WIKIPEDIA: Cloud computing, as defined by ISO, represents "a model enabling ubiquitous, convenient, on-demand network access to a shared pool of configurable computing resources (e.g., networks, servers, storage, applications, and services) that can be rapidly provisioned and released with minimal management effort or service provider interaction."
== NIST Essential Characteristics (2011) == According to the National Institute of Standards and Technology (NIST), cloud systems possess five critical attributes:
- On-demand self-service: Consumers procure resources (compute time, storage) automatically without needing provider staff intervention.
- Broad network access: Services are accessible via standardized protocols over the network, supporting diverse client devices (mobile, desktop).
- Resource pooling: Provider resources are aggregated to serve multiple tenants concurrently, with resources dynamically allocated based on fluctuating needs.
- Rapid elasticity: Capabilities scale up or down quickly (often automatically) to match demand perfectly; perceived capacity is virtually infinite for the user.
- Measured service: Resource consumption (processing, storage, bandwidth) is automatically monitored, controlled, and reported, ensuring visibility for both consumers and providers.
ISO subsequently introduced refinements to this foundational set by 2023.
== Historical Context ==
The foundational concepts underpinning cloud infrastructure trace back to the 1960s with the adoption of time-sharing architectures and Remote Job Entry (RJE). This era focused on maximizing mainframe utility by having operators manage job submissions for various end-users.

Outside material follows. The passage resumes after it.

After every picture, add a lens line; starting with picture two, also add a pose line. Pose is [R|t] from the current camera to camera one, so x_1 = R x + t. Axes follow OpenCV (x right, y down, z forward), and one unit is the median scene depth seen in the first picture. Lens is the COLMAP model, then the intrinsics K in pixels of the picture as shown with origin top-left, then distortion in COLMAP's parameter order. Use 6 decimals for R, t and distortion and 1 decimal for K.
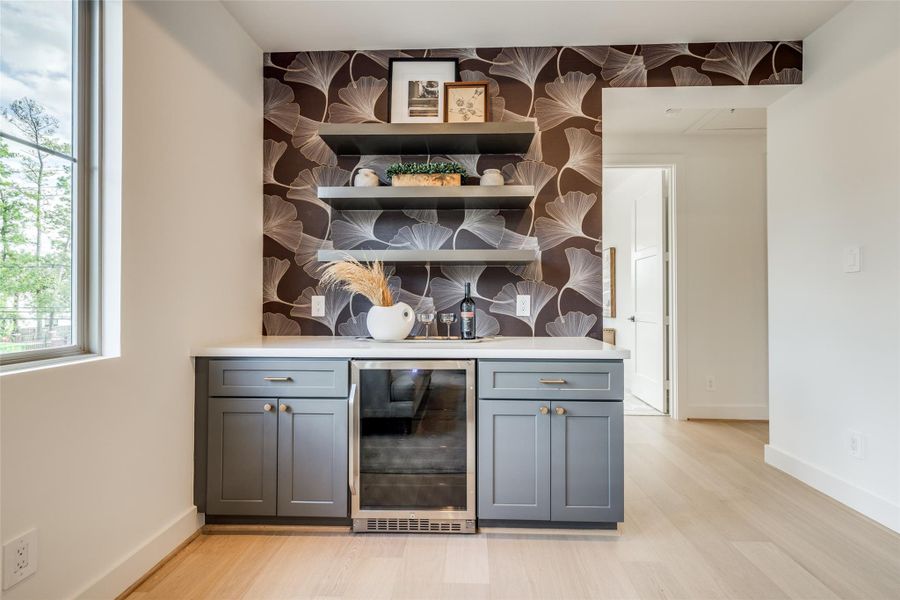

The symbolic representation of the 'cloud' for networked services emerged in 1994, utilized by General Magic to denote the domain accessible by their Telescript mobile agents. David Hoffman, a communications specialist at General Magic, is credited with adopting this convention, which had a longer history in telecommunications diagrams. The term 'cloud computing' gained broader traction in 1996 following internal business planning documents at Compaq Computer Corporation detailing visions for future internet-centric computation.